ПОСТАНОВКА ЗАДАЧИ A:
Переведите на английский язык предложение из текста о Пушкине и Мицкевиче: «Поэту предложили поступить на оплачиваемую должность в канцелярии секретной полиции».
ПОСТАНОВКА ЗАДАЧИ B:
Согласуются ли с текстом о Пушкине и Мицкевиче следующие утверждения? (i) Булгарин составил записку, оправдывавшую Мицкевича. (ii) Мицкевичу разрешили уехать в Польшу. (iii) Пушкин и Вяземский получили разрешение отправиться в действующую армию. Для каждого утверждения ответьте «да» или «нет» и приведите точную цитату из текста, которая это решает.
ПОСТАНОВКА ЗАДАЧИ C:
Допишите следующую часть текста о Пушкине и Мицкевиче, начиная сразу после его последнего предложения.

ТЕКСТ ДОКУМЕНТА:
<<<<

Записка Пушкина была весьма своевременной. В марте 1828 г. великий князь Константин был возмущён публикацией в Варшаве статьи о чествовании ссыльного Мицкевича в Петербурге. Его запрос побудил Бенкендорфа поручить Булгарину составить справку о поведении польского поэта в Петербурге. Булгарин составил Записку о Мицкевиче, всецело его оправдывавшую.
Его Записка за подписью Бенкендорфа была отправлена в Варшаву
.
Россия стояла на пороге войны с Турцией. Император надолго покинул Петербург. Лишь после его возвращения дело получило ход, и Мицкевич смог покинуть Россию. Власти считали слишком опасным отпускать его в Польшу, но разрешили выехать в Германию и Италию.
…Он
Ушёл на Запад – и благословеньем
Его мы проводили.
Слова Пушкина соответствовали истине. Он не только благословил отъезд Мицкевича, но и содействовал осуществлению его планов. Усилия Пушкина были своевременны. Грянувшее в 1830 г. польское восстание до крайности затруднило бы вызволение Мицкевича из русского плена.
III Отделение никогда не оказывало услуг даром. С согласия Бенкендорфа фон Фок принял от Пушкина Записку в пользу освобождения Мицкевича. Почти сразу вслед за тем Бенкендорф пытался использовать ситуацию, чтобы добиться от Пушкина согласия на службу в его ведомстве. Поэту предложили поступить на оплачиваемую должность в канцелярии секретной полиции. Происшествие это заслуживает внимания.
В 1828 г. началась война с Османской империей, пробудившая патриотические настроения. Русское общество сочувствовало грекам, которые вели безнадёжную борьбу против поработителей-турок. Захваченные общим течением, Пушкин и Вяземский в апреле 1828 г. обратились к императору с просьбой отпустить их в действующую армию. После долгих обещаний оба получили отказ. По свидетельству Вяземского, противодействие исходило со стороны его племянника министра Нессельроде. Бенкендорф получил также прямые указания от великого князя Константина, который писал ему по поводу ходатайства Пушкина и Вяземского: «…как бы они ни старались выказать теперь свою преданность службе его величества, они не принадлежат к числу тех, на кого можно было бы в чём-либо положиться»
.
Николай I отказал Пушкину. Тогда последний обратился в апреле 1828 г. с письмом к Бенкендорфу. Он просил исходатайствовать от государя для него разрешение на поездку в Париж на 6 или 7 месяцев, т. е. примерно на то время, пока царь будет занят в кампании на Балканах
.

>>>>

Сохранённые записи набора данных

<<<<

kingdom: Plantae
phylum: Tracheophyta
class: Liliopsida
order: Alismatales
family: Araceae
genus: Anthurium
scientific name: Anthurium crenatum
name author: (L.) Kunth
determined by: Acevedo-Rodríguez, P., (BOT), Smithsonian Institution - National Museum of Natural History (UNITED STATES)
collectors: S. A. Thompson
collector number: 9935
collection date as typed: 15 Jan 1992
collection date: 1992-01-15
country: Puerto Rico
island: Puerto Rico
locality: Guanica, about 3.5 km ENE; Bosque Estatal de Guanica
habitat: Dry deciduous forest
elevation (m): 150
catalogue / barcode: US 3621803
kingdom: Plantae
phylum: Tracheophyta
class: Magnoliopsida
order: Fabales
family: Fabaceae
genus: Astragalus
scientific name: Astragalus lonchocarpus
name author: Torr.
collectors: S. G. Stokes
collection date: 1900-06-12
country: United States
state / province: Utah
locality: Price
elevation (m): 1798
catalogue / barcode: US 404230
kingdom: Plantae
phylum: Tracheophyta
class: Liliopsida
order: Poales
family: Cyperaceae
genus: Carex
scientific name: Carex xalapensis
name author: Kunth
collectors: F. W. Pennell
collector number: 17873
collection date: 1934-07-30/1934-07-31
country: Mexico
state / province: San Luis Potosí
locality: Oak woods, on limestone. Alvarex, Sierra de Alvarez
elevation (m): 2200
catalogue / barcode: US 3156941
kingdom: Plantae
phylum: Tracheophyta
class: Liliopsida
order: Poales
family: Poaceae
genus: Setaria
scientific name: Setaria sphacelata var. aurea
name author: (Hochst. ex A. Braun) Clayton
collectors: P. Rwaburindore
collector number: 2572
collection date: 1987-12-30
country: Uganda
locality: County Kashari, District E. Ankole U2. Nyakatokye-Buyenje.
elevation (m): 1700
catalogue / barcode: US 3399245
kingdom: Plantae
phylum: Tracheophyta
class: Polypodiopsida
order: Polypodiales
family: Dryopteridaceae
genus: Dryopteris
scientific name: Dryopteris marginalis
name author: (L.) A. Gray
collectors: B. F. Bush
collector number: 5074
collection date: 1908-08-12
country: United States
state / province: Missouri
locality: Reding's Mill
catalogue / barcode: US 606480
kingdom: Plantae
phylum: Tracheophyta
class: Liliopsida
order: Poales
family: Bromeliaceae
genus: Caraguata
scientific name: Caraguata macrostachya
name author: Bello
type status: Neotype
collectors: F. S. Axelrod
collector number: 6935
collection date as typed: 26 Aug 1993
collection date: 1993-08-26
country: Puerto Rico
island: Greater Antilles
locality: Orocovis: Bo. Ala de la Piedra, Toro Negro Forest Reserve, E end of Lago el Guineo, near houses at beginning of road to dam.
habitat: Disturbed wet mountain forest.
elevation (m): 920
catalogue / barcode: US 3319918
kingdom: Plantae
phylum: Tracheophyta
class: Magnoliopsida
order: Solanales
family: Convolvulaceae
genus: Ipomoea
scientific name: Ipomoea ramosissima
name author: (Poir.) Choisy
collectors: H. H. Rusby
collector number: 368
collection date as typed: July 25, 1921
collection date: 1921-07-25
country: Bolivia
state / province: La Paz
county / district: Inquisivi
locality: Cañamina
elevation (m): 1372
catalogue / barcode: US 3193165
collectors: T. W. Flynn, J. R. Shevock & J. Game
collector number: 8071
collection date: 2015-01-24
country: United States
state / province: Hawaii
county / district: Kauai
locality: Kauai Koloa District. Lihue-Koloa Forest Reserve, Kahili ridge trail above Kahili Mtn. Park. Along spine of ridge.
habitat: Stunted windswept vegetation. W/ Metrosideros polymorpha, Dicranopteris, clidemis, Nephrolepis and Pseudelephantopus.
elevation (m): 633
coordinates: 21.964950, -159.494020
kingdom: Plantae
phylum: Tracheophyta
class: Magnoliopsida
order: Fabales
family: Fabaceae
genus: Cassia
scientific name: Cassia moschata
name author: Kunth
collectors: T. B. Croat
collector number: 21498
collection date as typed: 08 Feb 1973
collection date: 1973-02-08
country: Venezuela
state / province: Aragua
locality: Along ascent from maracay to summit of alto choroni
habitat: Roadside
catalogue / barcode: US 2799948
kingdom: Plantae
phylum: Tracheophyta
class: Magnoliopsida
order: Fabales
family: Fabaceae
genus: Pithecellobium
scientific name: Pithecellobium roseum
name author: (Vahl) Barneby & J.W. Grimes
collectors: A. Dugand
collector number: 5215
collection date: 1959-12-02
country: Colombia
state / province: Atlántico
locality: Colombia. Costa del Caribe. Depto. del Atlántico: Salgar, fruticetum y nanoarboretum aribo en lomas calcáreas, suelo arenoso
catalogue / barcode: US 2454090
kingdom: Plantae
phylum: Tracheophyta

>>>>

РЕЗУЛЬТАТ ВЫПОЛНЕНИЯ A:
The poet was offered a paid position in the chancellery of the secret police.

РЕЗУЛЬТАТ ВЫПОЛНЕНИЯ B:
(i) Да: «Булгарин составил Записку о Мицкевиче, всецело его оправдывавшую».
(ii) Нет: «Власти считали слишком опасным отпускать его в Польшу, но разрешили выехать в Германию и Италию».
(iii) Нет: «После долгих обещаний оба получили отказ».

РЕЗУЛЬТАТ ВЫПОЛНЕНИЯ C:
В марте царь передал Пушкину, что с большим удовольствием читал новую главу из «Евгения Онегина». Сердечное согласие вновь определяло взаимоотношения между императором и его подданным. У Пушкина возникла надежда на то, что его августейший друг наконец отпустит его за рубеж. Бенкендорф опасался такого исхода дела и потому не довёл просьбу поэта до сведения Николая I.
В 1828 г. поэт близко сошёлся с штаб-ротмистром Н.В. Путятой, который должен был быть его секундантом в дуэли с Т.-Ж. Лагренэ. Записные книжки Путяты сохранили сведения о беседе Пушкина с Бенкендорфом по поводу его отъезда на театр военных действий. Сообщив Пушкину об отказе царя определить его в армию, Бенкендорф продолжал: «Хотите… я вас определю в мою канцелярию и возьму с собой?» «Пушкину предлагали служить в канцелярии III Отделения!»
Предложение Пушкину о сотрудничестве с III Отделением не осталось тайной для общества. Молва определила даже размеры жалованья, предложенного поэту. Прошёл слух, жаловался Пушкин Вяземскому в 1829 г., «что я шпион, получаю за то 2500 в месяц[?] …и ко мне уже являются трою[ро]дн[ые] братцы за местами [?] и за милостями[?] царскими[?]»
.
Определение первого поэта России на службу в тайную полицию отвечало честолюбивым замыслам шефа жандармов. III Отделение было новым учреждением и искало всевозможные средства к тому, чтобы укрепить свою репутацию. В случае согласия Пушкина Бенкендорф приобрёл бы сотрудника, какого не имело ни одно министерство. Жандармы получили бы в своё распоряжение мощное средство влиять на общественное мнение.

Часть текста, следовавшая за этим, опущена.